Monday, August 31, 2015
Book Review: Dirty Old London
Lee Jackson is apparently a well-known Victorianist (ah, so that is what I should call myself) and author of a book which sounds similar to a small guidebook I created for my Wheaton professor to use with his travelling students, called Walking Dickens' London. I'd be interested to locate the master copy of my old walking guide and compare it with Jackson's version. Alas, I haven't seen it in years and it might take me forever to locate it among my old papers.
Jackson has written an interesting treatise on filth in Victorian London in this book entitled Dirty Old London. I thoroughly enjoyed this little jaunt into a world I used to love to immerse myself in. The author skillfully weaves the findings of his research into a readable narrative about the problems of dirt, soot, and mud. Many passages were so appalling I had to mention them to family members. The problem of sewers, the challenges of dealing with mounting dead bodies, and the difficulties of public urination (before public facilities entered the picture) all swept me into vivid images of the London I used to think about often. I cannot imagine having the job of entering houses to remove waste in the dead of night or the horrific nightmares of young chimney sweeps. The plight of the poor captured my imagination thoroughly while reading this book. It must have sparked interest in my husband as well, because I found him perusing the book one night while I was attempting to complete my book club book.
Various chapters cover all sorts of difficulties encountered: "The Golden Dustman," "Night Soil," "Vile Bodies," "The Public Convenience," and "The Veil of Soot," to mention a few. Illustrations are offered up (many of them cartoons from Punch) in two sections of the middle. Moreover the bibliography covers a full fourteen pages.
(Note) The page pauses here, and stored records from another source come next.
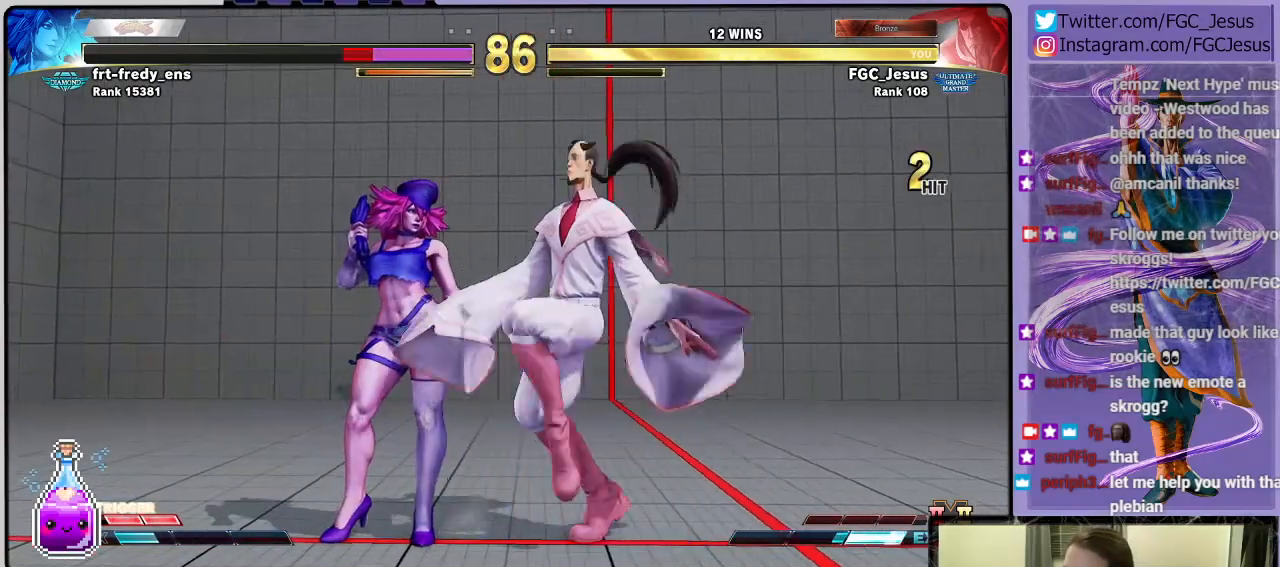
{"buttons": ["DPAD_RIGHT"], "left_stick": "center", "right_stick": "center", "events": [[300, "CROSS", "down"], [400, "DPAD_LEFT", "up"], [433, "CROSS", "up"], [467, "DPAD_RIGHT", "down"]]}
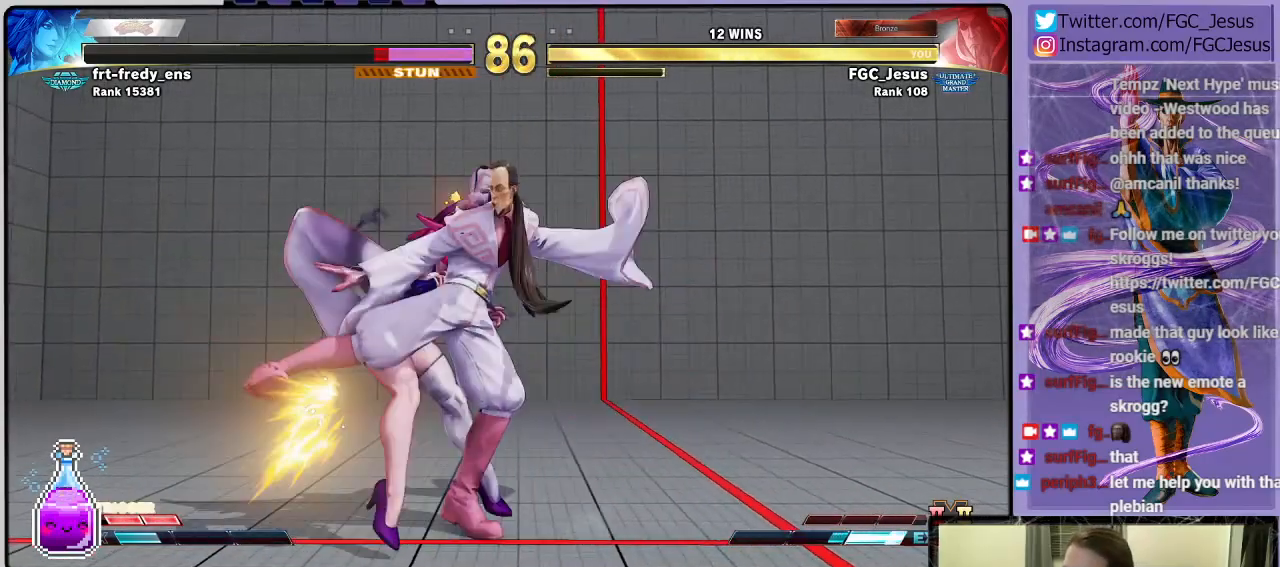
{"buttons": ["DPAD_LEFT"], "left_stick": "center", "right_stick": "center", "events": [[134, "SQUARE", "down"], [301, "SQUARE", "up"], [334, "DPAD_RIGHT", "up"], [467, "DPAD_LEFT", "down"]]}
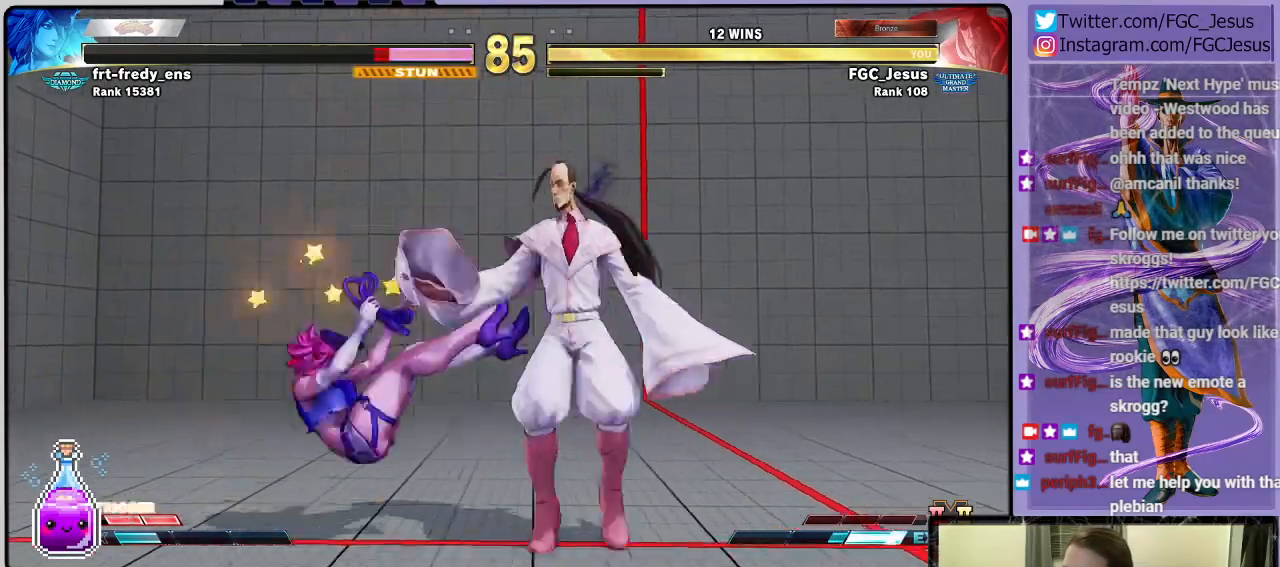
{"buttons": [], "left_stick": "center", "right_stick": "center", "events": [[33, "DPAD_LEFT", "up"], [100, "DPAD_LEFT", "down"], [200, "DPAD_LEFT", "up"], [267, "DPAD_LEFT", "down"], [333, "DPAD_LEFT", "up"], [400, "DPAD_LEFT", "down"], [467, "DPAD_LEFT", "up"]]}
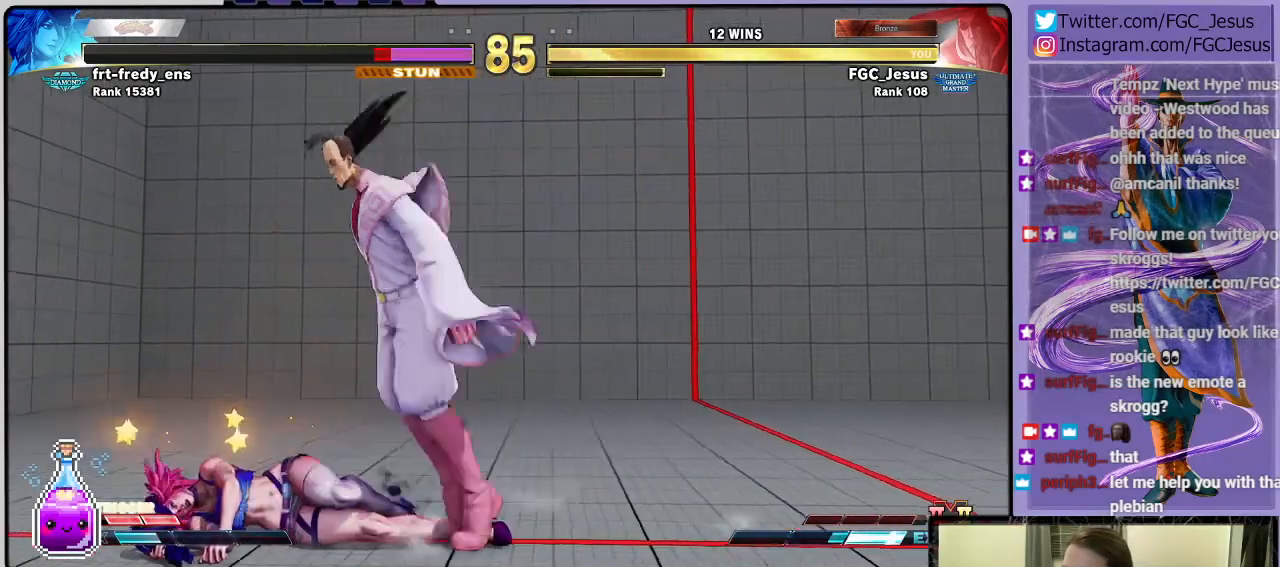
{"buttons": [], "left_stick": "center", "right_stick": "center", "events": [[34, "DPAD_LEFT", "down"], [100, "DPAD_LEFT", "up"], [167, "DPAD_LEFT", "down"], [234, "DPAD_LEFT", "up"], [301, "DPAD_LEFT", "down"], [401, "DPAD_LEFT", "up"]]}
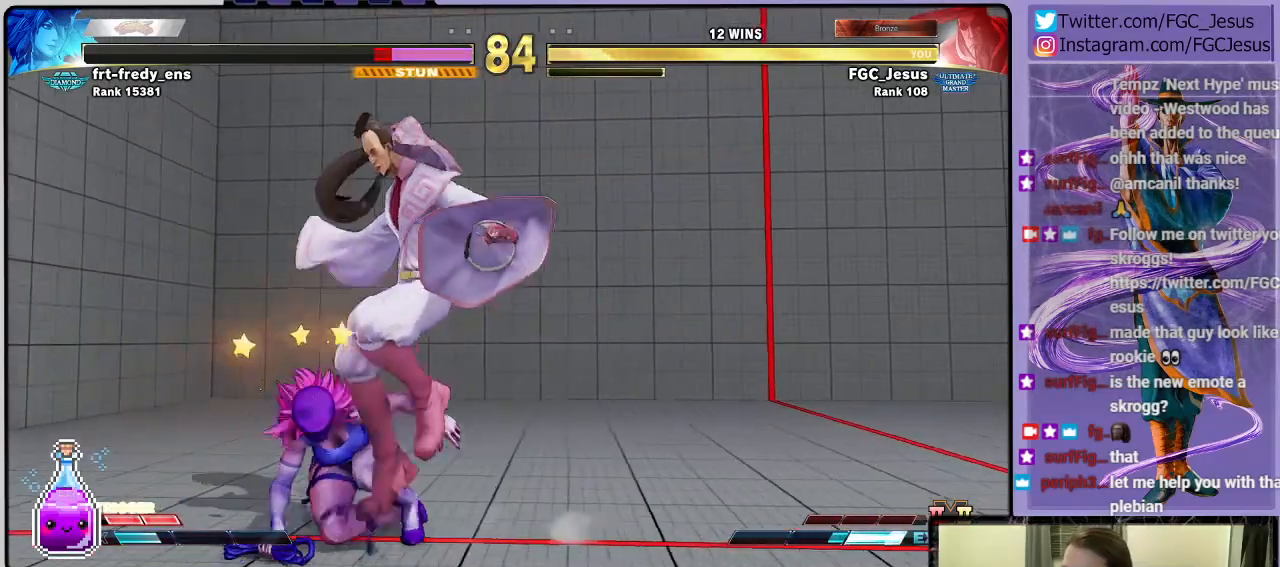
{"buttons": ["DPAD_RIGHT"], "left_stick": "center", "right_stick": "center", "events": [[133, "DPAD_UP", "down"], [200, "DPAD_UP", "up"], [333, "DPAD_RIGHT", "down"]]}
Now, I'm off to explore Lee Jackson's website and to see if any of the libraries I use carry a copy of his Walking Dickens' London. I won't get to the second book on Victorian London (which combines my love of London and Dickens) for a little while because I have a book or two due in the coming days without the possibility of renewal. If I do find the walking guide I wrote back in college, maybe I'll also locate the fascinating paper I wrote in graduate school highlighting several well-known Victorian murder cases. Those were some interesting days of research back in the stacks of the University of Illinois' library.